WORK ITEM
Search the entries for the word "Mali". Copy each line in which it is found.

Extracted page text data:
+ + +
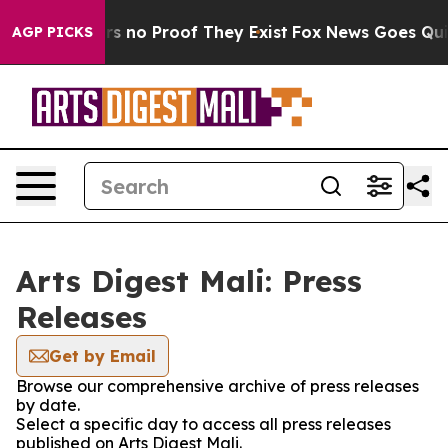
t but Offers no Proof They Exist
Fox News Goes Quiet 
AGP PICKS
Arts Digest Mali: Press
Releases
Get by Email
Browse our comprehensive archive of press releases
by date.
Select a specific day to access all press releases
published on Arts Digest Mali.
+ + +
TASK SOLUTION
Arts Digest Mali: Press
published on Arts Digest Mali.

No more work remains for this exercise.